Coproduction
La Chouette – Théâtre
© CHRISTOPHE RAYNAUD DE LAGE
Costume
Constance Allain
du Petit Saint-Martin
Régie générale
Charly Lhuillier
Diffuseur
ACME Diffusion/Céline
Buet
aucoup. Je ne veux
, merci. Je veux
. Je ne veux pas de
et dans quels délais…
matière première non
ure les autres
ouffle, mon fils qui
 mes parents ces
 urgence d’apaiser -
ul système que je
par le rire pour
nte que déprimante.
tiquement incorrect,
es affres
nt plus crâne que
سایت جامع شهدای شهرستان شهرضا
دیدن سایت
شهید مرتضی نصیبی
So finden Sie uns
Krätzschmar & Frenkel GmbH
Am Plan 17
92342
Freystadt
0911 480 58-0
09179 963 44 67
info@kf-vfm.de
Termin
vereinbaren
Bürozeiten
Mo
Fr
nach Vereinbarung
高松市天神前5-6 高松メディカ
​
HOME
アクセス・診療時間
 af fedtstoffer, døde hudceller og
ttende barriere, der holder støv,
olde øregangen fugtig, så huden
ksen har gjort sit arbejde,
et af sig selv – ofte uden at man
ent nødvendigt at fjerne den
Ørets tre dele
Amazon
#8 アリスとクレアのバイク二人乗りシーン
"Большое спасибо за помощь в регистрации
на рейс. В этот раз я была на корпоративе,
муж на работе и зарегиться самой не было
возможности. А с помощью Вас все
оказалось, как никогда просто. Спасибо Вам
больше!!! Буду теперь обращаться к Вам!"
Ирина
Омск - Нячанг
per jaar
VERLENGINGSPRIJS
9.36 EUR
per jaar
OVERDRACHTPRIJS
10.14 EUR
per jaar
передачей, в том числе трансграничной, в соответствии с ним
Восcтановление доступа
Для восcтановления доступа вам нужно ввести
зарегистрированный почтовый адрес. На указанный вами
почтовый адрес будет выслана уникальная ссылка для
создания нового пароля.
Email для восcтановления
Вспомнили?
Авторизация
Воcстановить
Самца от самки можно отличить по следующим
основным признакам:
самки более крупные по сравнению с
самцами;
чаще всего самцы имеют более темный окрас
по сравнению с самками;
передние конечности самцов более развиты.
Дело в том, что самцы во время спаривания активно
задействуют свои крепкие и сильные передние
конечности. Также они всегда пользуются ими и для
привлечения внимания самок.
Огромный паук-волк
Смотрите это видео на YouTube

→ **ASSIGNED TASK**
Transcribe exactly, and only, the lines from the one bearing "0911 480 58-0" through the last line of the entries, counting both.

→ **SOLUTION FOR THIS EXERCISE**
0911 480 58-0
09179 963 44 67
info@kf-vfm.de
Termin
vereinbaren
Bürozeiten
Mo
Fr
nach Vereinbarung
高松市天神前5-6 高松メディカ
​
HOME
アクセス・診療時間
 af fedtstoffer, døde hudceller og
ttende barriere, der holder støv,
olde øregangen fugtig, så huden
ksen har gjort sit arbejde,
et af sig selv – ofte uden at man
ent nødvendigt at fjerne den
Ørets tre dele
Amazon
#8 アリスとクレアのバイク二人乗りシーン
"Большое спасибо за помощь в регистрации
на рейс. В этот раз я была на корпоративе,
муж на работе и зарегиться самой не было
возможности. А с помощью Вас все
оказалось, как никогда просто. Спасибо Вам
больше!!! Буду теперь обращаться к Вам!"
Ирина
Омск - Нячанг
per jaar
VERLENGINGSPRIJS
9.36 EUR
per jaar
OVERDRACHTPRIJS
10.14 EUR
per jaar
передачей, в том числе трансграничной, в соответствии с ним
Восcтановление доступа
Для восcтановления доступа вам нужно ввести
зарегистрированный почтовый адрес. На указанный вами
почтовый адрес будет выслана уникальная ссылка для
создания нового пароля.
Email для восcтановления
Вспомнили?
Авторизация
Воcстановить
Самца от самки можно отличить по следующим
основным признакам:
самки более крупные по сравнению с
самцами;
чаще всего самцы имеют более темный окрас
по сравнению с самками;
передние конечности самцов более развиты.
Дело в том, что самцы во время спаривания активно
задействуют свои крепкие и сильные передние
конечности. Также они всегда пользуются ими и для
привлечения внимания самок.
Огромный паук-волк
Смотрите это видео на YouTube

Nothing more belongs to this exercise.